Em Portland, no extremo noroeste do país, protestos também vêm acontecendo diariamente há três meses. No final de semana passado, um grupo de apoiadores de Trump desviou da rota planejada para uma carreata e se dirigiu ao centro da cidade — onde se concentravam os manifestantes que pediam justiça racial.

Das caçambas de suas picapes, eles dispararam balas de paintball e spray de pimenta contra pessoas na calçada. Um dos manifestantes pró-Trump, Aaron Danielson, foi morto com um tiro no peito. Ele fazia parte do grupo de extrema direita Patriot Prayer, que apoia Trump.
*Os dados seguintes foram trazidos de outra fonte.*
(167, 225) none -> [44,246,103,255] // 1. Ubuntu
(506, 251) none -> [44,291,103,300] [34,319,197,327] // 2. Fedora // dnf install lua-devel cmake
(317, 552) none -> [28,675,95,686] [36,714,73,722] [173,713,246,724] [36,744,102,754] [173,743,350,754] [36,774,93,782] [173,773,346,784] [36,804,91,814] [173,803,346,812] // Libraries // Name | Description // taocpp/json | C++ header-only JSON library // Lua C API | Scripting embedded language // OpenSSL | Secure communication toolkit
Questionado sobre a presença de civis armados sob o pretexto de defender propriedades e garantir segurança nas cidades conflagradas, Trump afirmou: “Sei que havia muitos apoiadores [meus], mas eram protestos pacíficos. A tinta [das balas de paintball] é um mecanismo de defesa. Trump também não condenou os Rittenhouse, suspeito de matar duas pessoas em Kenosha, afirmando que o jovem agiu em legítima defesa. “Ele caiu, foi atacado violentamente e provavelmente teria sido assassinado”, afirmou o presidente americano.

Comentaristas políticos de quase todo o espectro político mais uma vez expressaram incredulidade com as palavras escolhidas por Trump.

Num momento em de extrema tensão racial, o presidente se recusa a fazer pedidos de união e calma — pelo contrário. Sua estratégia é desviar as atenções da pandemia do coronavírus, que já deixou mais de 180.000 mortos nos Estados Unidos, para tentar culpar os democratas pelos protestos violentos — que são pontuais.

Biden responde

Em um raro evento de campanha, o candidato da oposição, Joe Biden, fez um discurso na segunda-feira em Pittsburgh, repudiando as declarações do adversário.

“O presidente é incapaz de falar a verdade, encarar os fatos ou aliviar o sofrimento [do país]. Ele não quer jogar luz, ele quer gerar calor”, afirmou Biden. “Ele pode achar que matraquear as palavras ‘lei e ordem’ o fortalece, mas ao não pedir que seus apoiadores parem de agir como milícias armadas ele demonstra como é fraco.”

O democrata vem sendo criticado por não viajar mais pelo país. Desde o início da pandemia, Biden, de 77 anos, raramente saiu de Delaware, seu estado. A pouco mais de dois meses da eleição, a hashtag #whereisjoe vem sendo usada pelos eleitores de Trump para descrever um candidato ausente.

Trump também faz parte do grupo de risco por causa da idade (ele tem 74 anos), mas vem viajando o país e visitando estados que podem ser decisivos no colégio eleitoral, como Wisconsin.